Find your target heart rate for weight loss and you have another tool to help maximize your fitness and weight loss program. There are several ways that you can calculate your target heart rate for weight loss. Your decision as to which calculation that you want to use depends on how much information you already know about your pulse rate and how good you are at math.

For example, you only have to know how old you are to figure out the simplest equation to find out your optimal weight loss heart beat range. This formula has you subtracting your age from 220. This would be your maximum heart beat. You would multiply your maximum heart beat by 60 percent for the low end of your weight loss range. Then, you would multiply the maximum heart beat by 70 percent to get the high end of the range.

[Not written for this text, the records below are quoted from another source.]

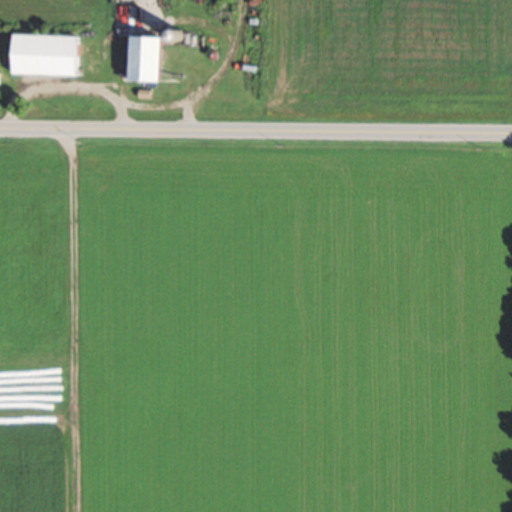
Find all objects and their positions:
building: (48, 52)
building: (150, 55)
road: (256, 130)
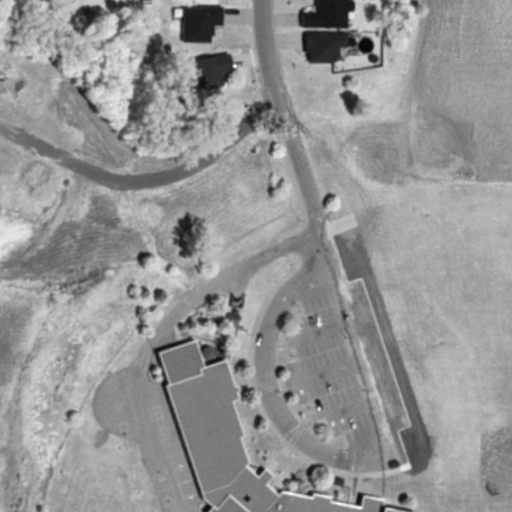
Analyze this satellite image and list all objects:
building: (316, 14)
building: (189, 22)
building: (313, 44)
building: (203, 70)
building: (219, 443)
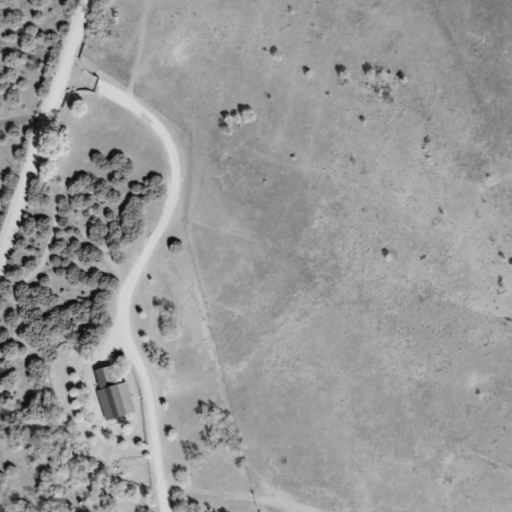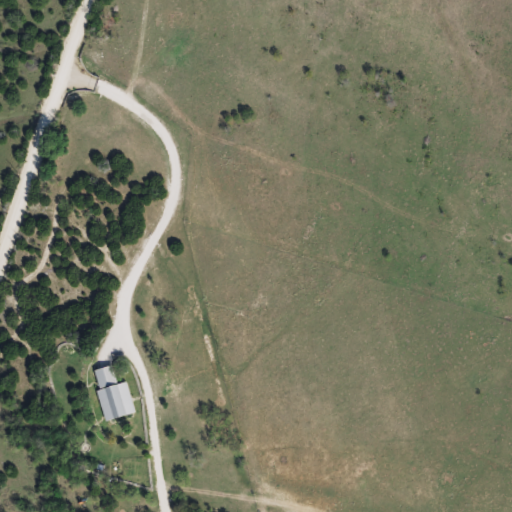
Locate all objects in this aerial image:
road: (47, 133)
building: (117, 395)
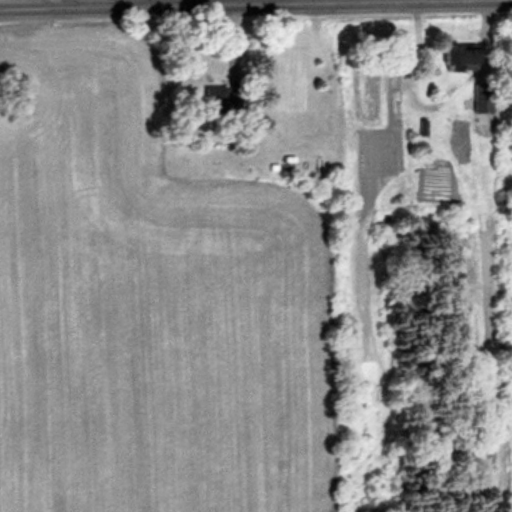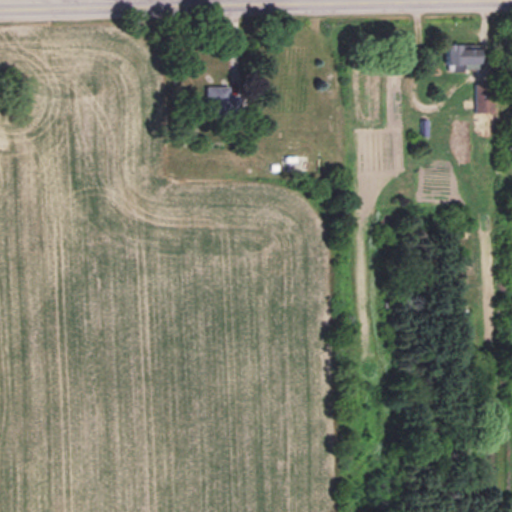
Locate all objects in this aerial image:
road: (286, 1)
road: (349, 1)
road: (207, 2)
road: (49, 3)
building: (457, 56)
building: (455, 58)
road: (233, 60)
building: (219, 98)
building: (480, 100)
building: (218, 101)
road: (436, 104)
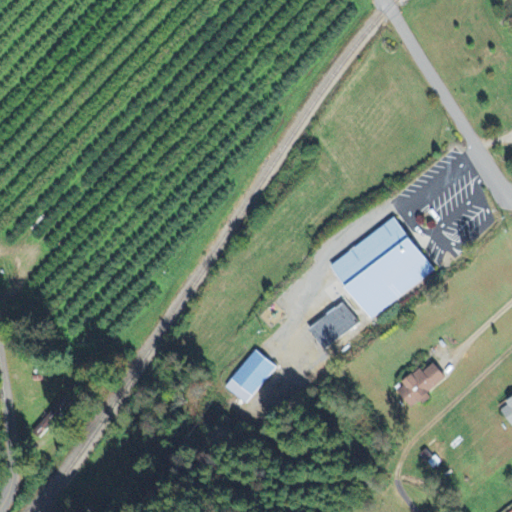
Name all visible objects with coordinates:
road: (383, 3)
road: (449, 105)
railway: (206, 254)
building: (386, 268)
building: (336, 327)
road: (478, 330)
building: (253, 378)
building: (424, 386)
building: (509, 412)
road: (431, 421)
road: (7, 444)
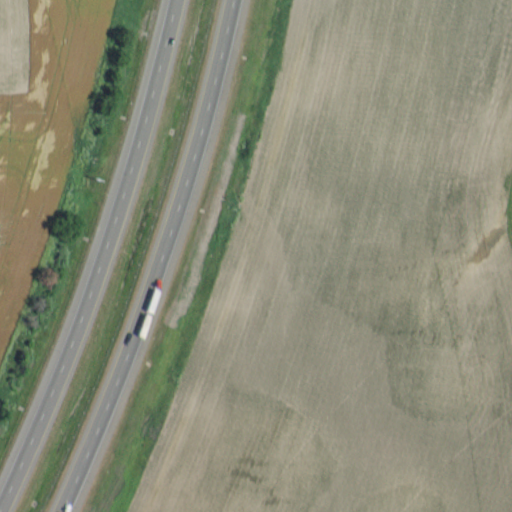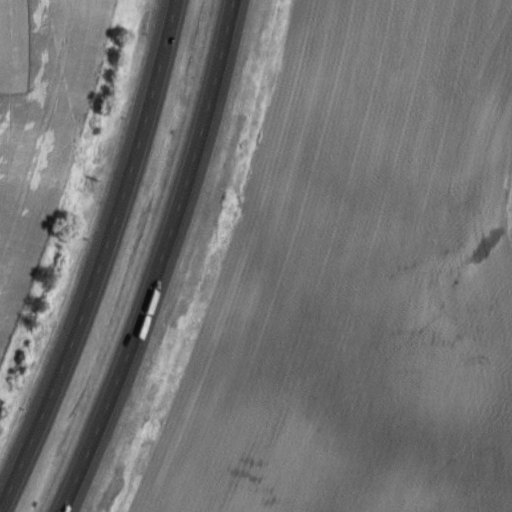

This is how it works. If you are 40 years old, you would subtract 40 from 220, with a result of 180. This is your maximum heart beat per minute. Then, multiply 180 by 60 percent, for 108, followed by 180 multiplied by 70 percent, for 126. This means that your optimal heart beat per minute should be in the 108 to 126 range in order to maximize your weight loss when exercising

However, this calculation doesn't cover men and women who are already in shape. The Harvard's Men's Health Watch proposes a revised equation for your maximum heart rate, 208 - (your age x 70 percent). Therefore, if you are 40, the calculations would be 208 - (40 x .7) or 208 - 28 = 180 for your maximum heart rate. You would then multiply 180 by 60 percent and 70 percent to get the appropriate heart rate range for your weight loss.

Another equation involves knowing your resting heart rate. The Karvonen Formula is the most complicated of the equations. Subtract your age from 200. Then, subtract your resting heart rate from that number. This gives you your maximum heart rate. Multiply your maximum heart rate by 60 percent and 70 percent to find your ideal exercise range for weight loss.